The firm has built its position quickly with Cardone Capital adding 282 BTC earlier this month, a purchase worth roughly $18 million with bitcoin trading near $63,000 at the time, and held about $200 million in bitcoin as of May alongside thousands of residential units and Class A offices.
A Real Estate-Funded Treasury
Cardone’s model fuses income-producing property and bitcoin inside a single limited liability company (LLC) structure, with the firm pitching projected returns of 22% to 32%. Rather than raising debt or issuing equity to buy the asset, the playbook popularized by larger corporate holders, Cardone routes recurring rental income into steady purchases.
He is now aiming for 3,000 BTC by the end of the year and 10,000 BTC over the longer term. Moreover, he has floated plans to launch a publicly traded, bitcoin-focused real estate company (all while maintaining a price target of $189,425 for bitcoin in 2026).
Cardone has long argued that pairing real estate with bitcoin could outperform real estate investment trusts (REITs), the traditional vehicle for property exposure. His pitch rests on the view that rental cash flow can keep funding purchases regardless of short-term price swings, smoothing out the timing risk that trips up leveraged buyers.
How It Stacks Up
Cardone’s approach echoes a wider corporate embrace of bitcoin as a treasury reserve asset, a trend led by companies that have made BTC accumulation central to their identity.

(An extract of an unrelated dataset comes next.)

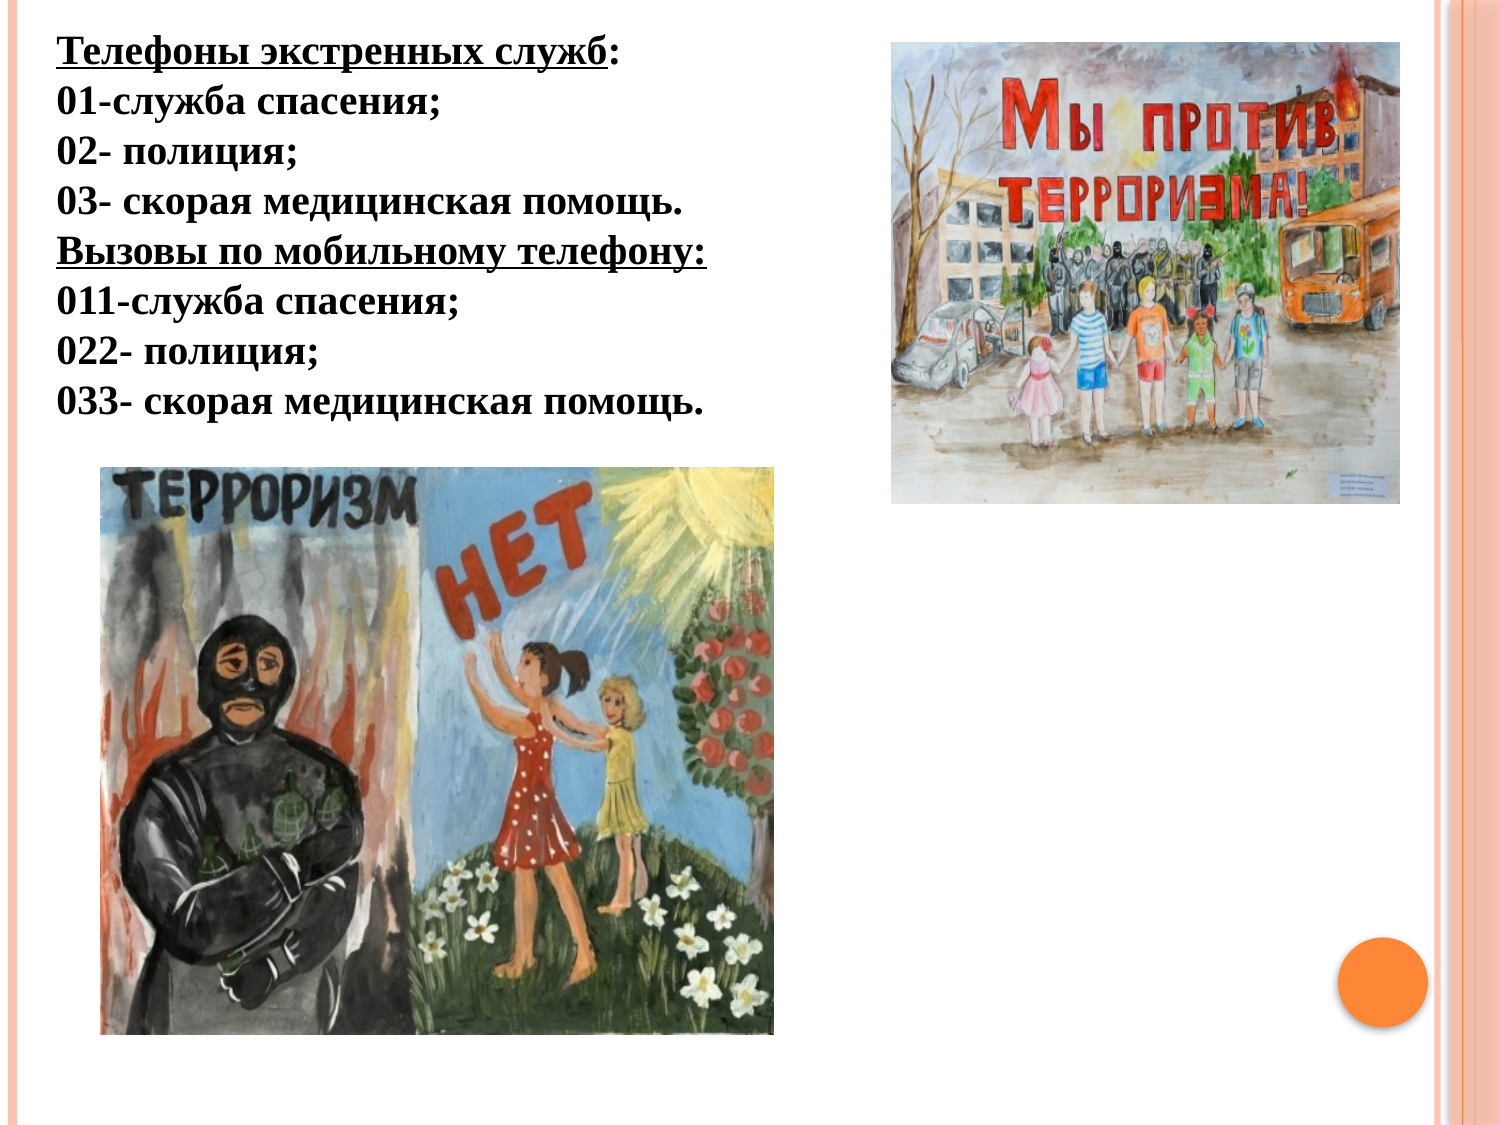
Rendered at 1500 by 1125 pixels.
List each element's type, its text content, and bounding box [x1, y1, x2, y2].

What sets Cardone apart is the funding source, i.e. instead of capital markets, he is channeling apartment rents into the orange coin, a model he says is less fragile because it does not depend on debt maturities or share sales.
The bet is not risk-free as falling property cash flow, a slump in real estate values, or a deeper crypto downturn could slow the buying. In all of this, Cardone’s position remains exposed to the same volatility that has pressured other corporate holders. A drop toward $59,000 has tested treasuries that bought higher, even as Cardone casts the weakness as an entry point.